Hace poco más de un año, Estados Unidos era un comprador residual de huevos brasileños con cáscara: #43 en el ranking de destinos y un FOB de US$ 38.240 que no alcanzaba para figurar en ningún análisis de cuota. Al cierre del primer cuatrimestre de 2026, el país lidera con 25,2% del total exportado por Brasil en la categoría. Cuarenta y dos posiciones de un solo salto.
La palanca fue la influenza aviar. Los brotes que golpearon los planteles avícolas de EE.UU. durante 2024 y parte de 2025 redujeron la producción doméstica a niveles que enviaron el precio minorista del huevo a máximos históricos. La demanda de importación que se abrió no fue incremental — fue estructural.

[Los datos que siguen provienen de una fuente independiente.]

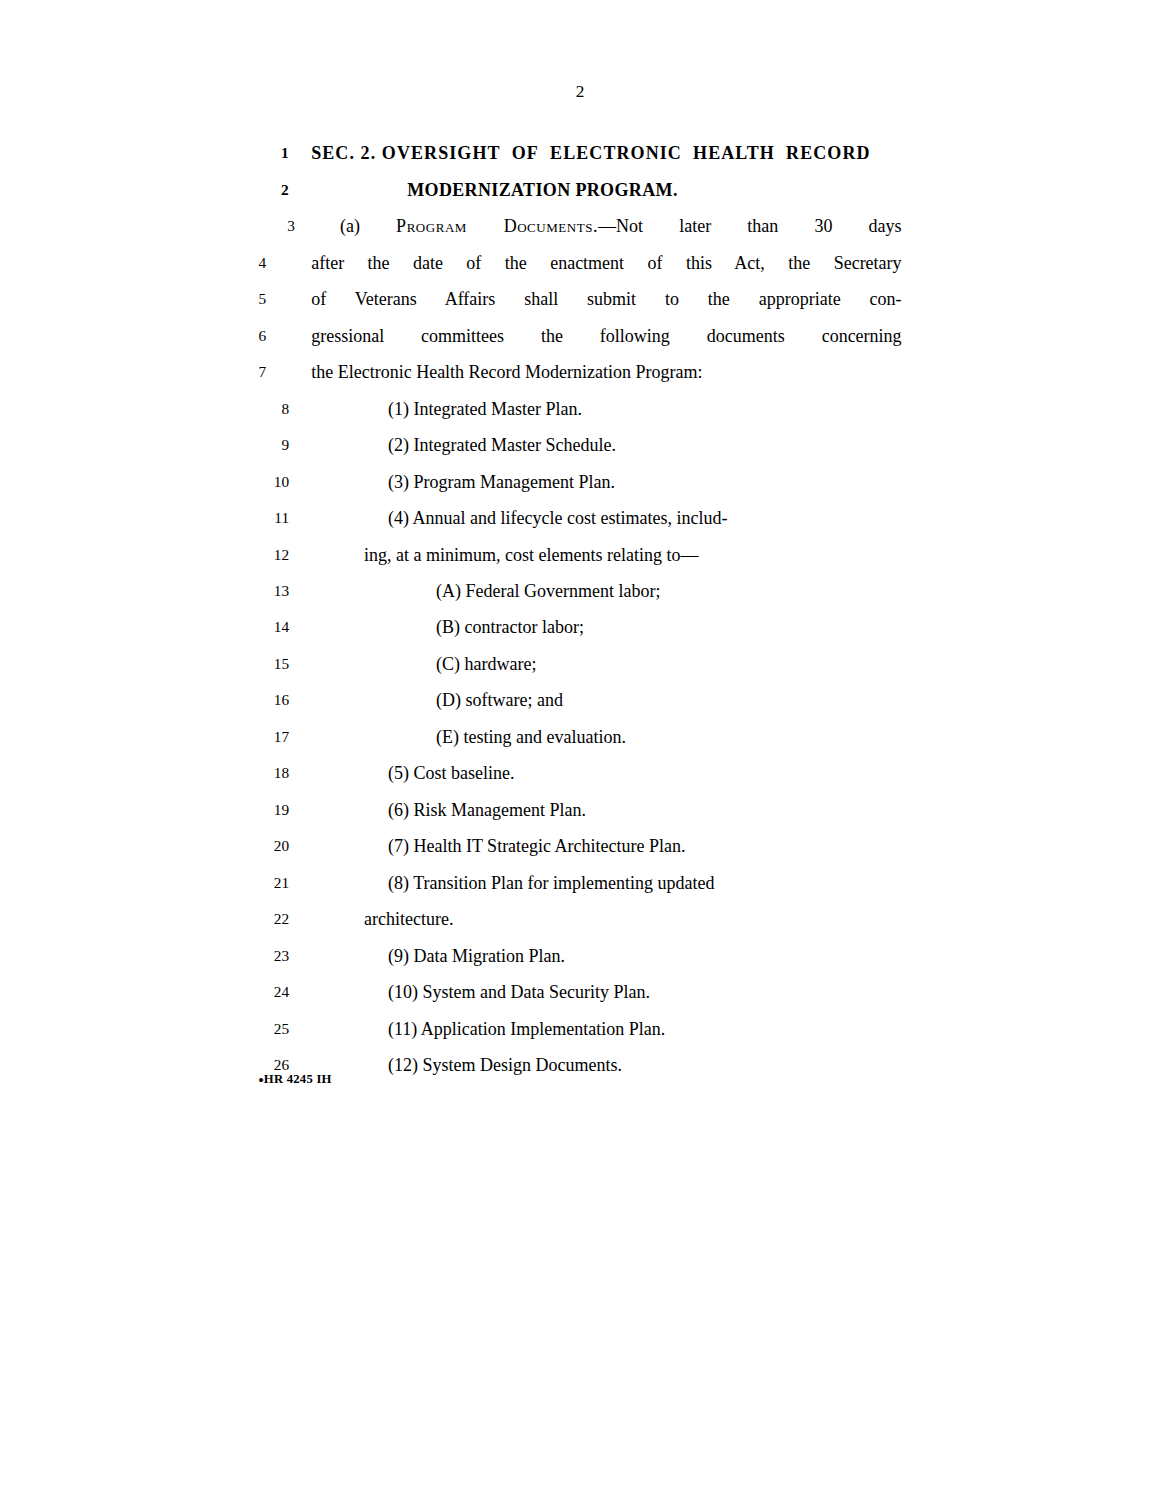2
SEC. 2. OVERSIGHT OF ELECTRONIC HEALTH RECORD
MODERNIZATION PROGRAM.
(a) Program Documents.—Not later than 30 days
after the date of the enactment of this Act, the Secretary
of Veterans Affairs shall submit to the appropriate con-
gressional committees the following documents concerning
the Electronic Health Record Modernization Program:
(1) Integrated Master Plan.
(2) Integrated Master Schedule.
(3) Program Management Plan.
(4) Annual and lifecycle cost estimates, includ-
ing, at a minimum, cost elements relating to—
(A) Federal Government labor;
(B) contractor labor;
(C) hardware;
(D) software; and
(E) testing and evaluation.
(5) Cost baseline.
(6) Risk Management Plan.
(7) Health IT Strategic Architecture Plan.
(8) Transition Plan for implementing updated
architecture.
(9) Data Migration Plan.
(10) System and Data Security Plan.
(11) Application Implementation Plan.
(12) System Design Documents.
•HR 4245 IH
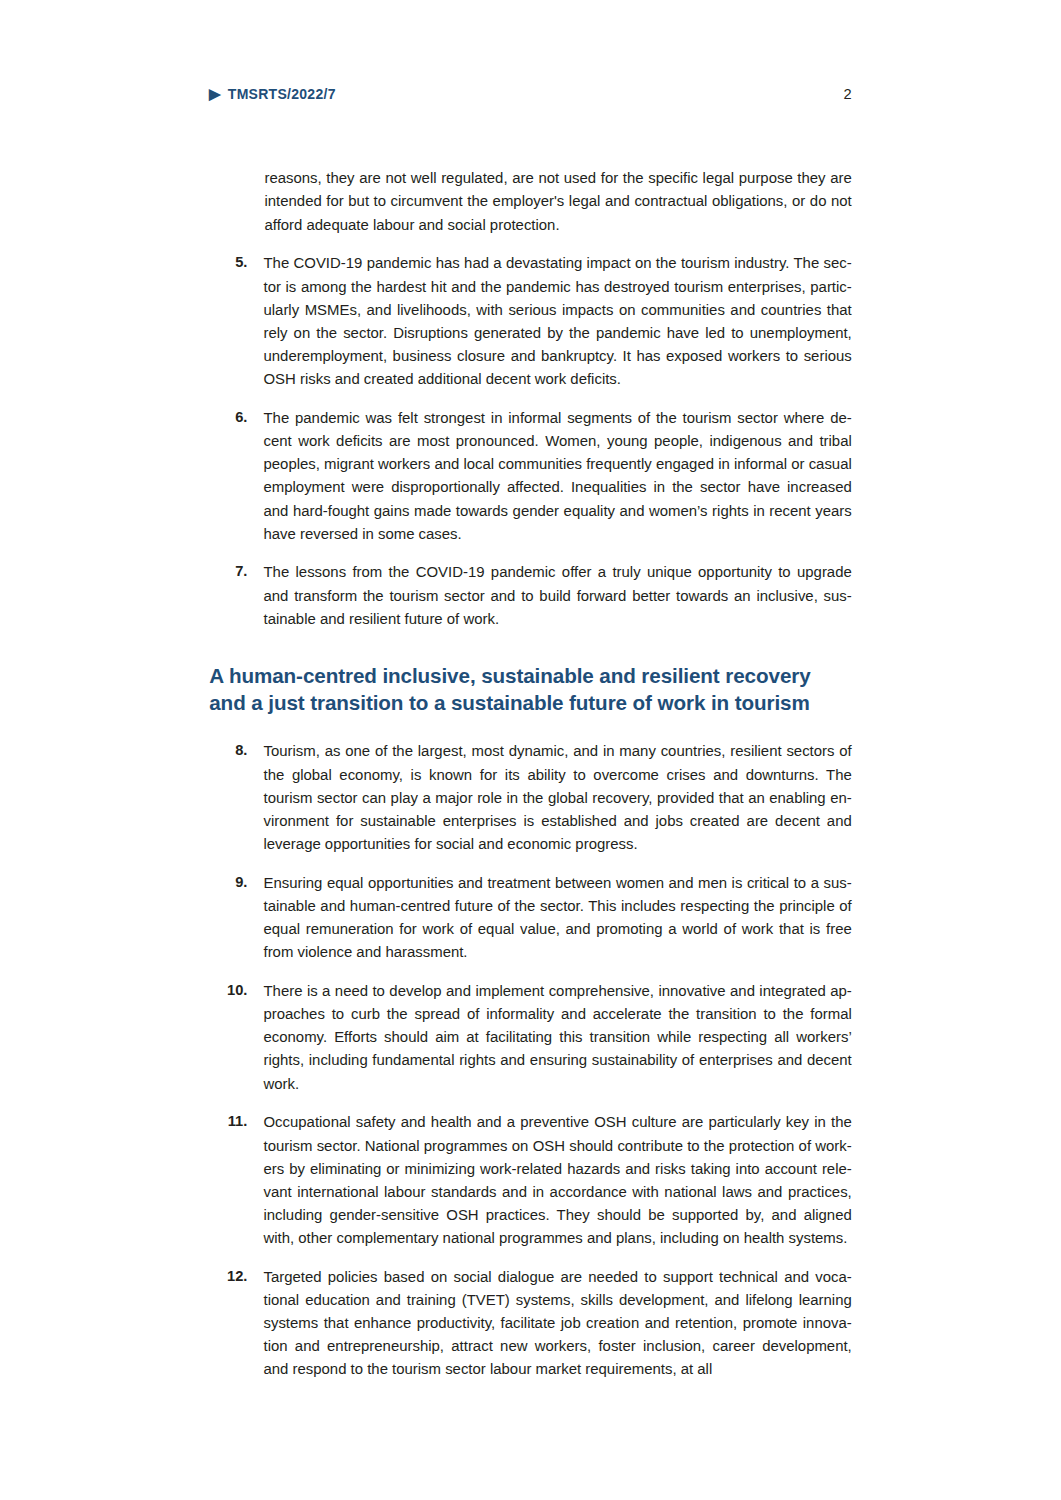▶TMSRTS/2022/7
2
reasons, they are not well regulated, are not used for the specific legal purpose they are intended for but to circumvent the employer's legal and contractual obligations, or do not afford adequate labour and social protection.
5. The COVID-19 pandemic has had a devastating impact on the tourism industry. The sector is among the hardest hit and the pandemic has destroyed tourism enterprises, particularly MSMEs, and livelihoods, with serious impacts on communities and countries that rely on the sector. Disruptions generated by the pandemic have led to unemployment, underemployment, business closure and bankruptcy. It has exposed workers to serious OSH risks and created additional decent work deficits.
6. The pandemic was felt strongest in informal segments of the tourism sector where decent work deficits are most pronounced. Women, young people, indigenous and tribal peoples, migrant workers and local communities frequently engaged in informal or casual employment were disproportionally affected. Inequalities in the sector have increased and hard-fought gains made towards gender equality and women’s rights in recent years have reversed in some cases.
7. The lessons from the COVID-19 pandemic offer a truly unique opportunity to upgrade and transform the tourism sector and to build forward better towards an inclusive, sustainable and resilient future of work.
A human-centred inclusive, sustainable and resilient recovery
and a just transition to a sustainable future of work in tourism
8. Tourism, as one of the largest, most dynamic, and in many countries, resilient sectors of the global economy, is known for its ability to overcome crises and downturns. The tourism sector can play a major role in the global recovery, provided that an enabling environment for sustainable enterprises is established and jobs created are decent and leverage opportunities for social and economic progress.
9. Ensuring equal opportunities and treatment between women and men is critical to a sustainable and human-centred future of the sector. This includes respecting the principle of equal remuneration for work of equal value, and promoting a world of work that is free from violence and harassment.
10. There is a need to develop and implement comprehensive, innovative and integrated approaches to curb the spread of informality and accelerate the transition to the formal economy. Efforts should aim at facilitating this transition while respecting all workers’ rights, including fundamental rights and ensuring sustainability of enterprises and decent work.
11. Occupational safety and health and a preventive OSH culture are particularly key in the tourism sector. National programmes on OSH should contribute to the protection of workers by eliminating or minimizing work-related hazards and risks taking into account relevant international labour standards and in accordance with national laws and practices, including gender-sensitive OSH practices. They should be supported by, and aligned with, other complementary national programmes and plans, including on health systems.
12. Targeted policies based on social dialogue are needed to support technical and vocational education and training (TVET) systems, skills development, and lifelong learning systems that enhance productivity, facilitate job creation and retention, promote innovation and entrepreneurship, attract new workers, foster inclusion, career development, and respond to the tourism sector labour market requirements, at all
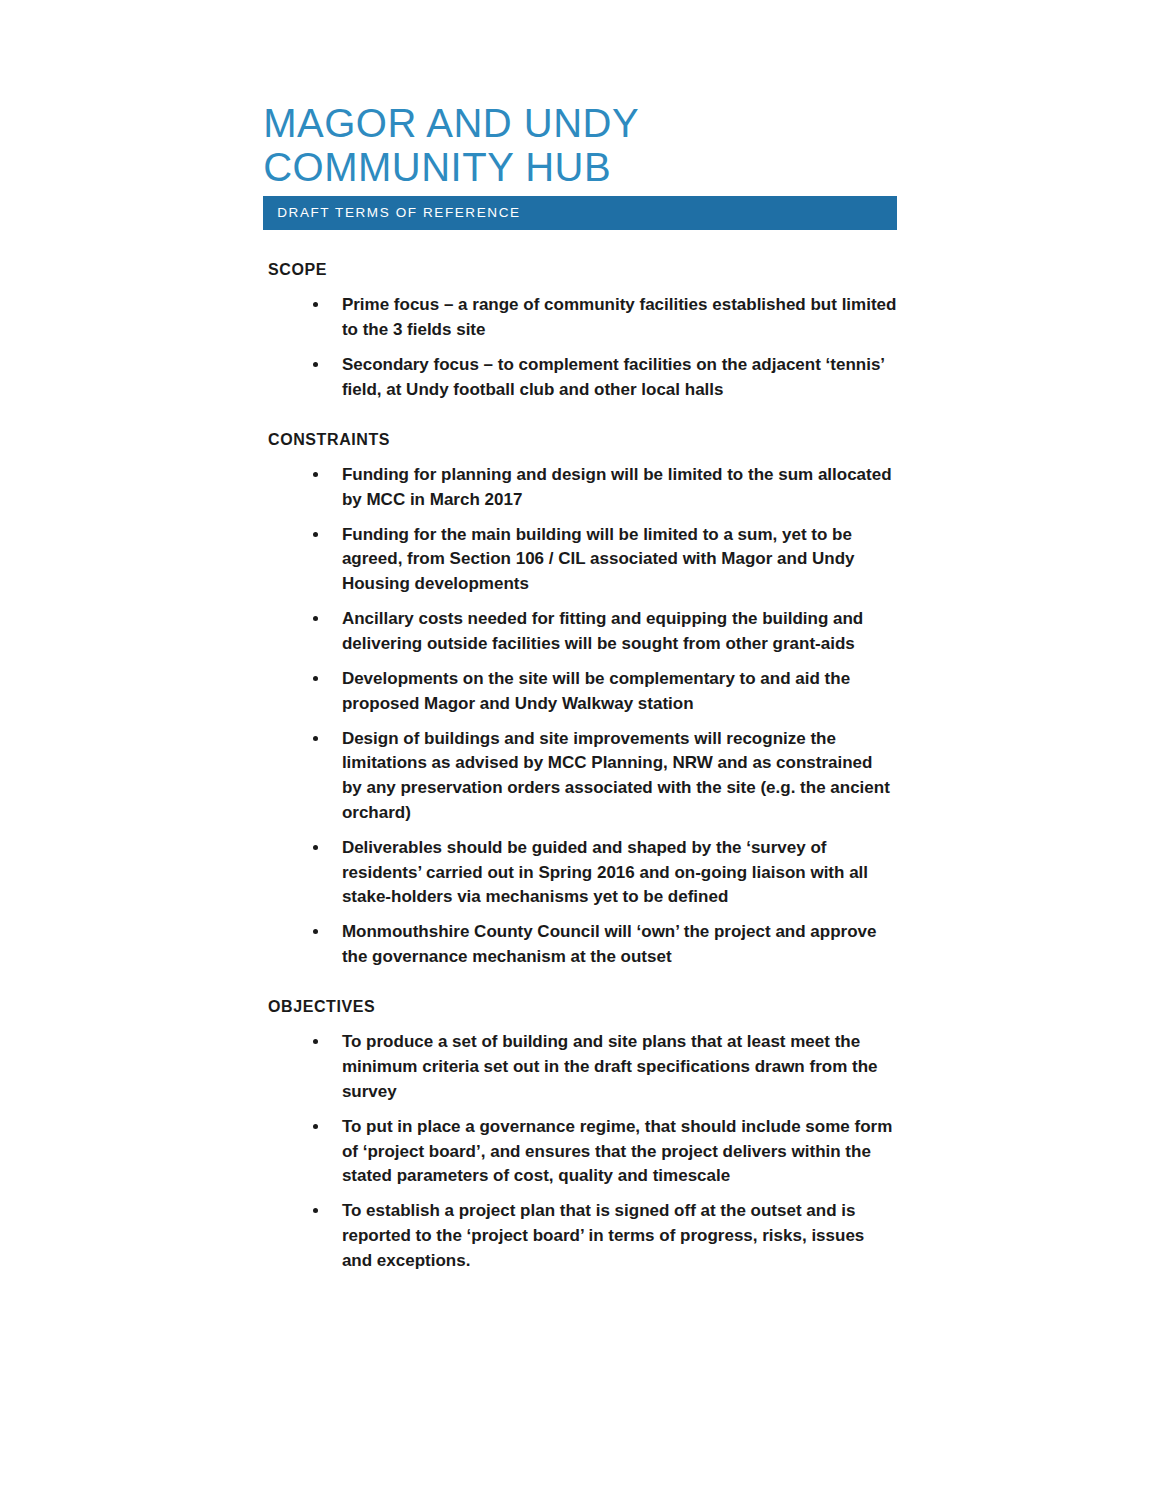MAGOR AND UNDY COMMUNITY HUB
DRAFT TERMS OF REFERENCE
SCOPE
Prime focus – a range of community facilities established but limited to the 3 fields site
Secondary focus – to complement facilities on the adjacent ‘tennis’ field, at Undy football club and other local halls
CONSTRAINTS
Funding for planning and design will be limited to the sum allocated by MCC in March 2017
Funding for the main building will be limited to a sum, yet to be agreed, from Section 106 / CIL associated with Magor and Undy Housing developments
Ancillary costs needed for fitting and equipping the building and delivering outside facilities will be sought from other grant-aids
Developments on the site will be complementary to and aid the proposed Magor and Undy Walkway station
Design of buildings and site improvements will recognize the limitations as advised by MCC Planning, NRW and as constrained by any preservation orders associated with the site (e.g. the ancient orchard)
Deliverables should be guided and shaped by the ‘survey of residents’ carried out in Spring 2016 and on-going liaison with all stake-holders via mechanisms yet to be defined
Monmouthshire County Council will ‘own’ the project and approve the governance mechanism at the outset
OBJECTIVES
To produce a set of building and site plans that at least meet the minimum criteria set out in the draft specifications drawn from the survey
To put in place a governance regime, that should include some form of ‘project board’, and ensures that the project delivers within the stated parameters of cost, quality and timescale
To establish a project plan that is signed off at the outset and is reported to the ‘project board’ in terms of progress, risks, issues and exceptions.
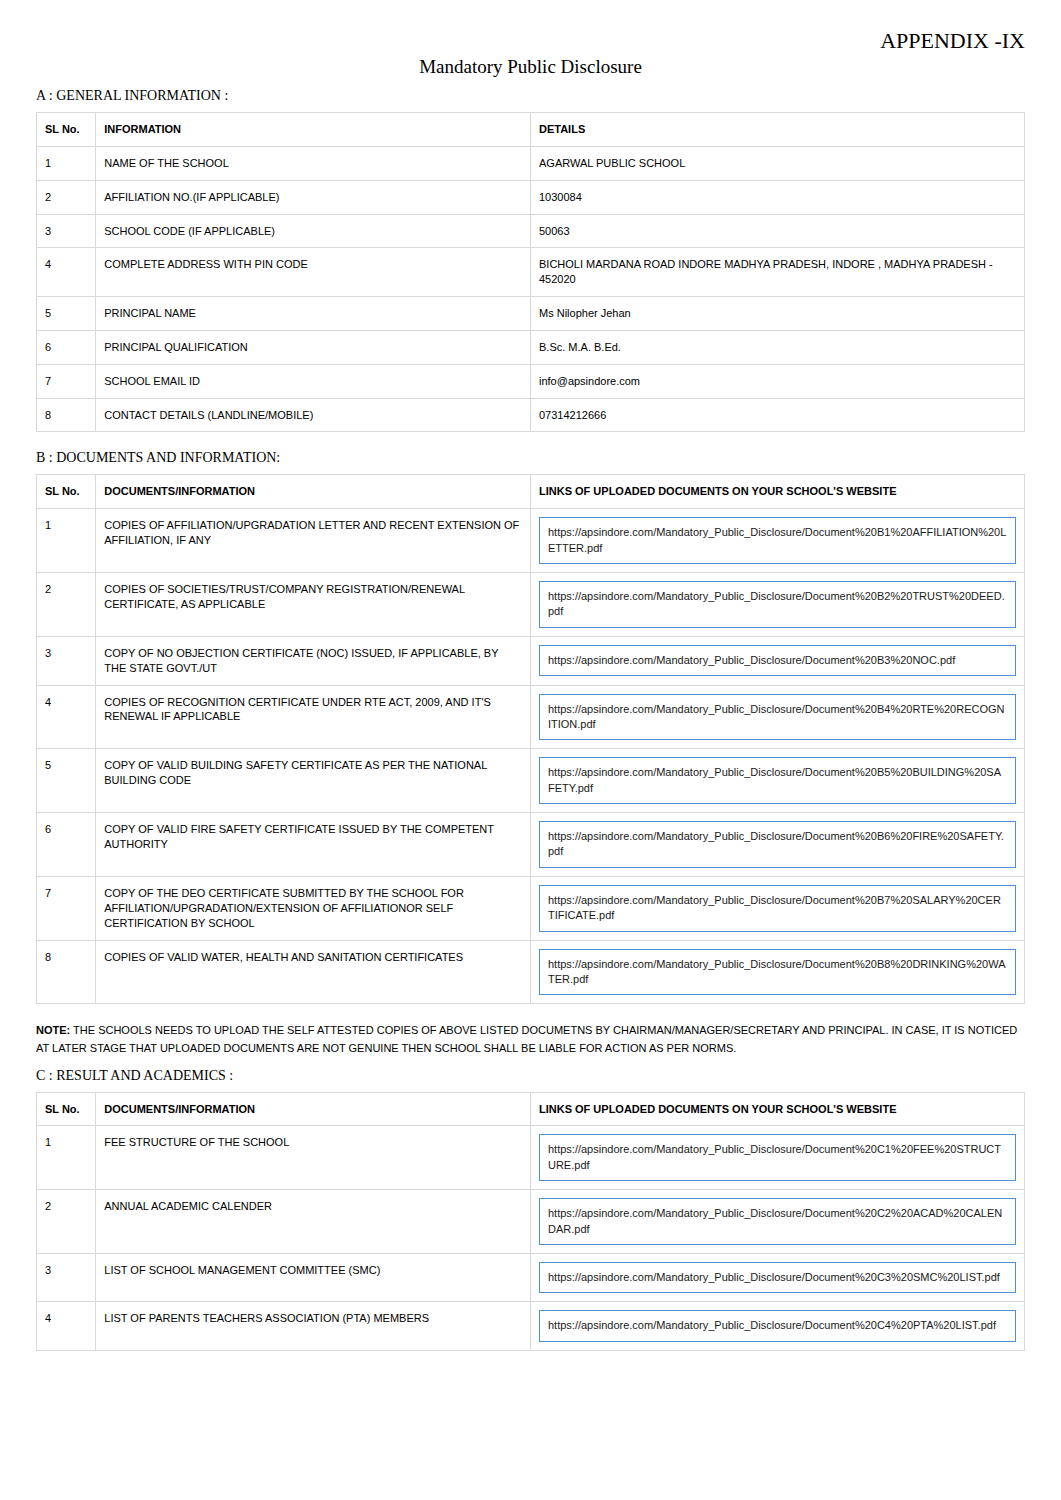APPENDIX -IX
Mandatory Public Disclosure
A : GENERAL INFORMATION :
| SL No. | INFORMATION | DETAILS |
| --- | --- | --- |
| 1 | NAME OF THE SCHOOL | AGARWAL PUBLIC SCHOOL |
| 2 | AFFILIATION NO.(IF APPLICABLE) | 1030084 |
| 3 | SCHOOL CODE (IF APPLICABLE) | 50063 |
| 4 | COMPLETE ADDRESS WITH PIN CODE | BICHOLI MARDANA ROAD INDORE MADHYA PRADESH, INDORE , MADHYA PRADESH - 452020 |
| 5 | PRINCIPAL NAME | Ms Nilopher Jehan |
| 6 | PRINCIPAL QUALIFICATION | B.Sc. M.A. B.Ed. |
| 7 | SCHOOL EMAIL ID | info@apsindore.com |
| 8 | CONTACT DETAILS (LANDLINE/MOBILE) | 07314212666 |
B : DOCUMENTS AND INFORMATION:
| SL No. | DOCUMENTS/INFORMATION | LINKS OF UPLOADED DOCUMENTS ON YOUR SCHOOL'S WEBSITE |
| --- | --- | --- |
| 1 | COPIES OF AFFILIATION/UPGRADATION LETTER AND RECENT EXTENSION OF AFFILIATION, IF ANY | https://apsindore.com/Mandatory_Public_Disclosure/Document%20B1%20AFFILIATION%20LETTER.pdf |
| 2 | COPIES OF SOCIETIES/TRUST/COMPANY REGISTRATION/RENEWAL CERTIFICATE, AS APPLICABLE | https://apsindore.com/Mandatory_Public_Disclosure/Document%20B2%20TRUST%20DEED.pdf |
| 3 | COPY OF NO OBJECTION CERTIFICATE (NOC) ISSUED, IF APPLICABLE, BY THE STATE GOVT./UT | https://apsindore.com/Mandatory_Public_Disclosure/Document%20B3%20NOC.pdf |
| 4 | COPIES OF RECOGNITION CERTIFICATE UNDER RTE ACT, 2009, AND IT'S RENEWAL IF APPLICABLE | https://apsindore.com/Mandatory_Public_Disclosure/Document%20B4%20RTE%20RECOGNITION.pdf |
| 5 | COPY OF VALID BUILDING SAFETY CERTIFICATE AS PER THE NATIONAL BUILDING CODE | https://apsindore.com/Mandatory_Public_Disclosure/Document%20B5%20BUILDING%20SAFETY.pdf |
| 6 | COPY OF VALID FIRE SAFETY CERTIFICATE ISSUED BY THE COMPETENT AUTHORITY | https://apsindore.com/Mandatory_Public_Disclosure/Document%20B6%20FIRE%20SAFETY.pdf |
| 7 | COPY OF THE DEO CERTIFICATE SUBMITTED BY THE SCHOOL FOR AFFILIATION/UPGRADATION/EXTENSION OF AFFILIATIONOR SELF CERTIFICATION BY SCHOOL | https://apsindore.com/Mandatory_Public_Disclosure/Document%20B7%20SALARY%20CERTIFICATE.pdf |
| 8 | COPIES OF VALID WATER, HEALTH AND SANITATION CERTIFICATES | https://apsindore.com/Mandatory_Public_Disclosure/Document%20B8%20DRINKING%20WATER.pdf |
NOTE: THE SCHOOLS NEEDS TO UPLOAD THE SELF ATTESTED COPIES OF ABOVE LISTED DOCUMETNS BY CHAIRMAN/MANAGER/SECRETARY AND PRINCIPAL. IN CASE, IT IS NOTICED AT LATER STAGE THAT UPLOADED DOCUMENTS ARE NOT GENUINE THEN SCHOOL SHALL BE LIABLE FOR ACTION AS PER NORMS.
C : RESULT AND ACADEMICS :
| SL No. | DOCUMENTS/INFORMATION | LINKS OF UPLOADED DOCUMENTS ON YOUR SCHOOL'S WEBSITE |
| --- | --- | --- |
| 1 | FEE STRUCTURE OF THE SCHOOL | https://apsindore.com/Mandatory_Public_Disclosure/Document%20C1%20FEE%20STRUCTURE.pdf |
| 2 | ANNUAL ACADEMIC CALENDER | https://apsindore.com/Mandatory_Public_Disclosure/Document%20C2%20ACAD%20CALENDAR.pdf |
| 3 | LIST OF SCHOOL MANAGEMENT COMMITTEE (SMC) | https://apsindore.com/Mandatory_Public_Disclosure/Document%20C3%20SMC%20LIST.pdf |
| 4 | LIST OF PARENTS TEACHERS ASSOCIATION (PTA) MEMBERS | https://apsindore.com/Mandatory_Public_Disclosure/Document%20C4%20PTA%20LIST.pdf |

Con oferta interna escasa, el mercado americano tuvo que buscar proveedores externos con habilitación sanitaria activa y capacidad de embarque inmediata.
Brasil reunía esas condiciones. El plantel nacional se mantuvo sano durante el ciclo, los exportadores certificados por MAPA ya contaban con habilitación para el mercado americano — una autorización que lleva meses obtener y que los competidores no podían replicar de la noche a la mañana. El tipo de cambio BRL/USD también favoreció la competitividad del precio FOB durante todo el período. El resultado fue US$ 39,5 millones exportados en el acumulado de 2026, un salto de cerca de mil veces respecto al período comparable.
Para los operadores brasileños que trabajan con huevos con cáscara, el escenario reconfiguró la lógica de asignación de mercados. Los destinos históricamente dominantes — países de América del Sur, Oriente Medio, algunos mercados asiáticos — compiten ahora con un comprador de alto poder adquisitivo que pagó precios premium durante todo el ciclo de escasez. La rentabilidad por unidad exportada a EE.UU. en el período estuvo muy por encima del promedio histórico de la categoría. El riesgo es la concentración. Cuando un solo destino absorbe el 25% de las exportaciones de una categoría, cualquier señal de cierre de ventana — recuperación de plantel en EE.UU., caída de precios internos, cambio en certificación sanitaria — impacta el total de manera desproporcionada. No es alerta roja, pero sí requiere seguimiento activo.
El USDA actualiza mensualmente sus proyecciones de plantel avícola. Productores americanos ya trabajan activamente en la reposición de gallinas ponedoras. La velocidad de esa recuperación determina cuánto tiempo dura la ventana de importación que Brasil está aprovechando. Hay señales de que el proceso está en marcha: el inventario de aves ponedoras en EE.UU. comenzó a recuperarse a finales de 2025.
El precedente latinoamericano más cercano es el ciclo porcino post-fiebre porcina africana, cuando China abrió su mercado de manera masiva a la carne de cerdo brasileña y argentina en 2019. La ventana duró poco menos de dos años. La recuperación del plantel chino la cerró con rapidez. El huevo americano puede seguir una curva parecida — aunque el tiempo de reposición de un plantel avícola es más corto que el porcino.